Cover their faces in blood, come cantava Douglas Pierce.

Julia Ducournau, regista francese oggi quarantenne - Millennial a tutti gli effetti -, nel 2017 rilascia il suo primo lavoro come giovane cineasta indipendente, presentandosi al mondo come autrice di un cinema anticonformista e anticonvenzionale, radicale a suo modo, non senza padri nobili a cui ispirarsi. Su tutti, ovviamente, David Cronenberg: il più grande tra i moderni studiosi del mutamento fisico e corporeo in relazione ai cambiamenti sociali e tecnologici, ma anche ai più profondi e nascosti traumi della psiche. Lo studio che Cronenberg, da mezzo secolo, compie attraverso le immagini, pone angoscianti domande e apocalittiche conclusioni, senza rassicurazioni, senza salvezza.
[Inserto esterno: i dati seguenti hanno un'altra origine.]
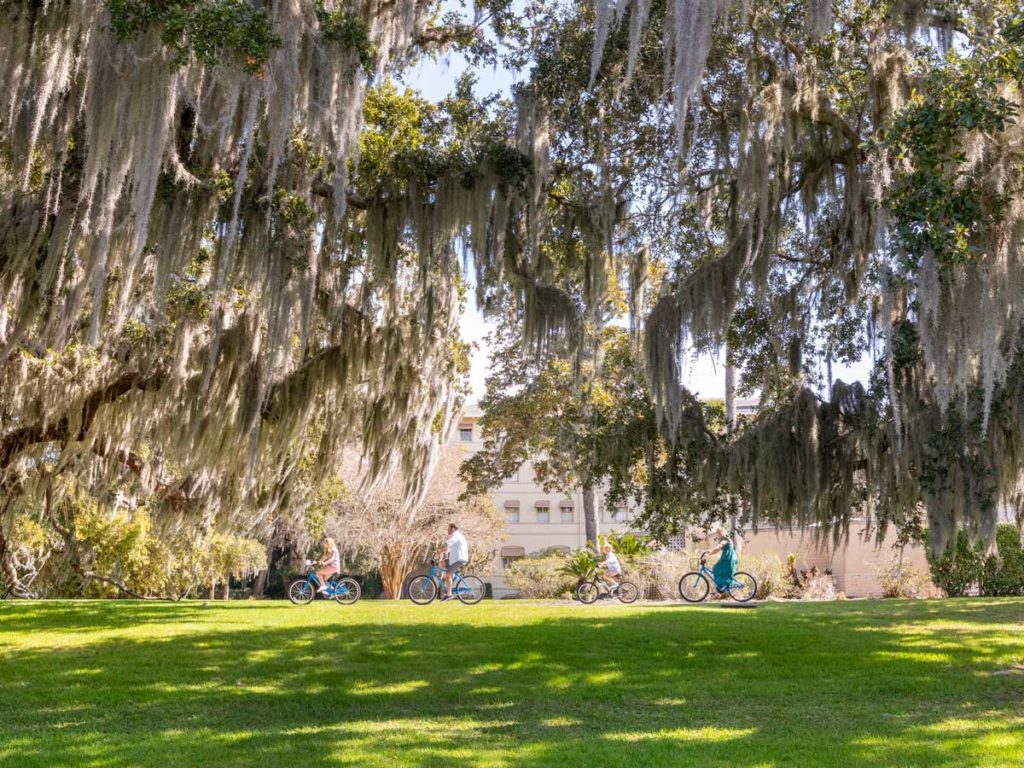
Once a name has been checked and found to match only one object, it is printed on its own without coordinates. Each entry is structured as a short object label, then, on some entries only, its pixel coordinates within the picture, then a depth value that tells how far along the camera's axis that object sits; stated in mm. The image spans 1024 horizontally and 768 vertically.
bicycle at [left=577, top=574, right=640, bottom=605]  15766
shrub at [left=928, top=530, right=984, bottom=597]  17734
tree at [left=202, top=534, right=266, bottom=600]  20969
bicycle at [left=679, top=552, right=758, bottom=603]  14219
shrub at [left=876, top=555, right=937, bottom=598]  18781
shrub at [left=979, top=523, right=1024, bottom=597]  17891
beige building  40250
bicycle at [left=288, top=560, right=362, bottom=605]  14320
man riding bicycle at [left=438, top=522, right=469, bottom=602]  14016
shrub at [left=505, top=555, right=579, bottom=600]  20422
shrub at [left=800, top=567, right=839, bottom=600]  19219
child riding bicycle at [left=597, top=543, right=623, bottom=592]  15633
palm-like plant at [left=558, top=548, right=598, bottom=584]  19528
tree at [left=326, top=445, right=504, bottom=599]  27812
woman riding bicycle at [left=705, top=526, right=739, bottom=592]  14039
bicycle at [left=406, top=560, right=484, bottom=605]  14867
Conclusioni pessimiste e cupissime, pensando ai crimini del futuro che sono in realtà lo scenario del nostro presente.

Julia Ducournau oggi prosegue, a suo modo, alcune delle riflessioni iniziate da Cronenberg, ovviamente declinate secondo la sua personale visione, esperienza e sensibilità.

Raw

La carne, il sangue, il sesso.

Laddove la pulsione e la fame non possono essere represse.

La mutazione cronenberghiana qui diviene metafora della scoperta di sé e della sessualità. Raw è tra i coming of age recenti più interessanti ed estremi.

Pochi mesi dopo questo esordio della Ducournau, un'altra regista sua coetanea, oggi ben più famosa, ovvero Greta Gerwig, esordirà con un coming of age divenuto cult, Lady Bird. Si potrebbe dire che, visto l'analogo contesto liceale, Raw ne rappresenti il lato oscuro e malato, rispetto a quello più dolecamaro della regista di Piccole Donne e Barbie. D'altra parte, Gerwig è figlia dell'America cattolica di provincia, Docuurnau della capitale francese; ben altro il clima culturale.

Oltre a Cronenberg si può scorgere un'altra influenza in Raw, che fa sua, di fatto, la stessa riflessione / allegoria che era, seppur in un contesto totalmente differente, stata teorizzata da Claire Denis in Cannibal Love (Trouble Everyday). Carnalità, desiderio e voracità, il tutto portato a delle estreme conseguenze.

L'opera prima della regista francese, che riceverà in seguito una delle palme d'oro più controverse e discutibili (ma anche coraggiose) di sempre con Titane - a proposito di debiti con Cronenberg -, è un lavoro peculiare e disturbante a tratti, meno audace e fuori di testa del film successivo, ma anche complessivamente più riuscito e compiuto.